- EXERCISE AIM -
Print all of the material below verbatim, omitting the pictures.

Data records:
============
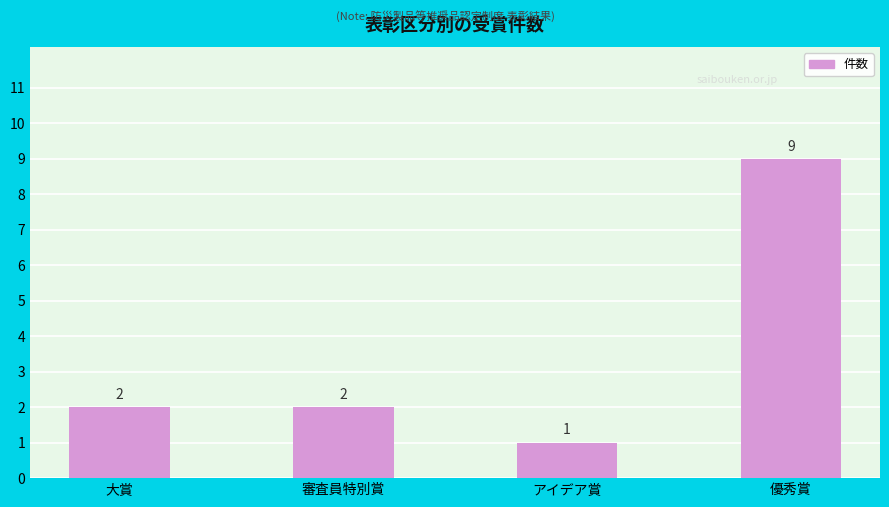

What is the maximum value shown in the chart?

9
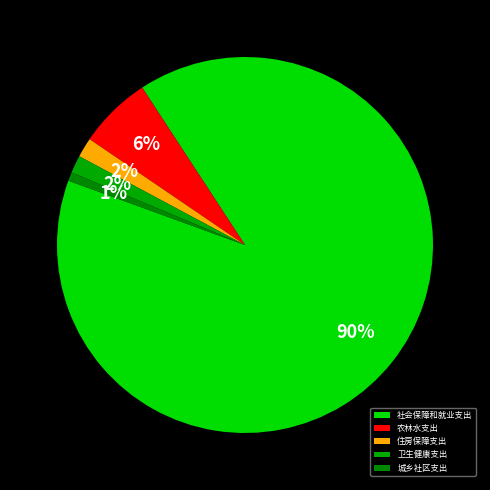

Which category accounts for the majority?

社会保障和就业支出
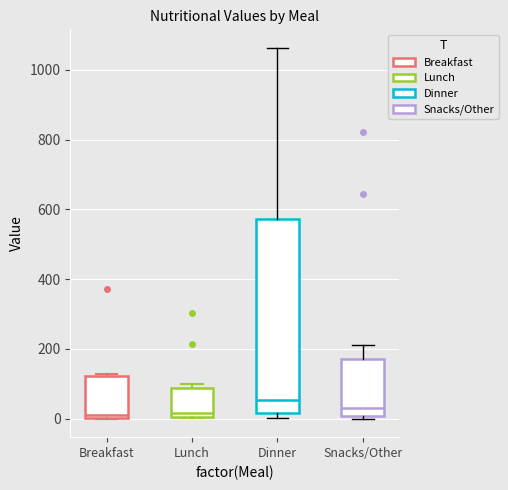

Where does the median line of the box for Lunch sit on the y-axis? The values are not printed on the chart, so give them approximately, as read against the axis.

20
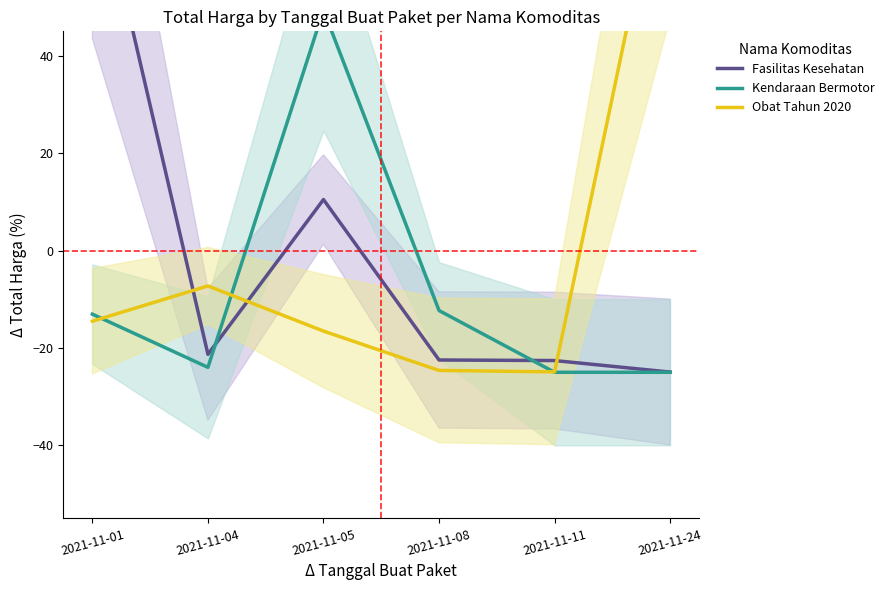

Is this an area chart (filled region under the line)?

No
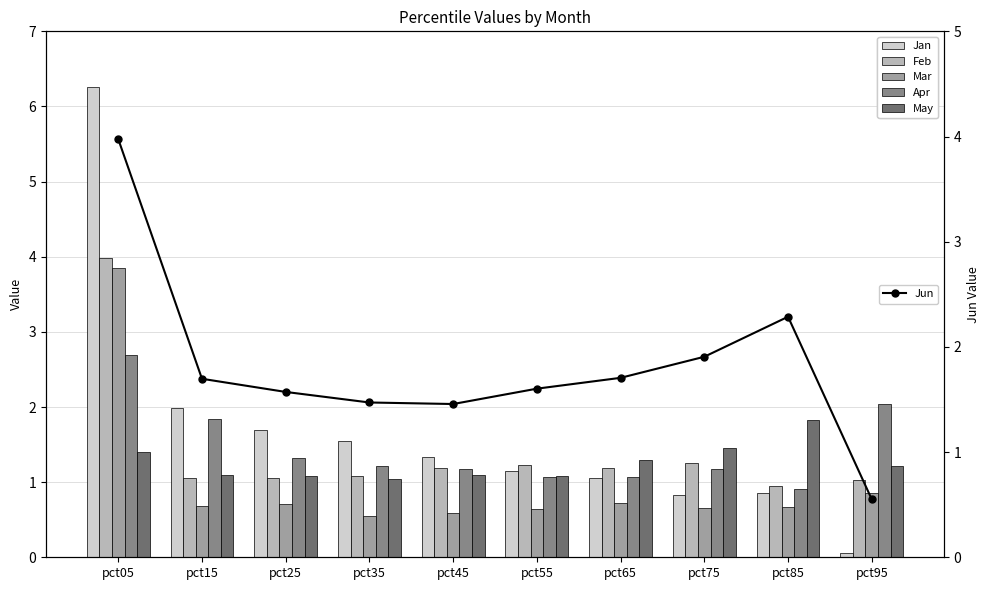

Is the value of Feb at pct95 greater than the value of Jun at pct75?

No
============
- RESULT FOR THIS TASK -
What is the maximum value shown in the chart?

9

Which category accounts for the majority?

社会保障和就业支出

Where does the median line of the box for Lunch sit on the y-axis? The values are not printed on the chart, so give them approximately, as read against the axis.

20

Is this an area chart (filled region under the line)?

No

Is the value of Feb at pct95 greater than the value of Jun at pct75?

No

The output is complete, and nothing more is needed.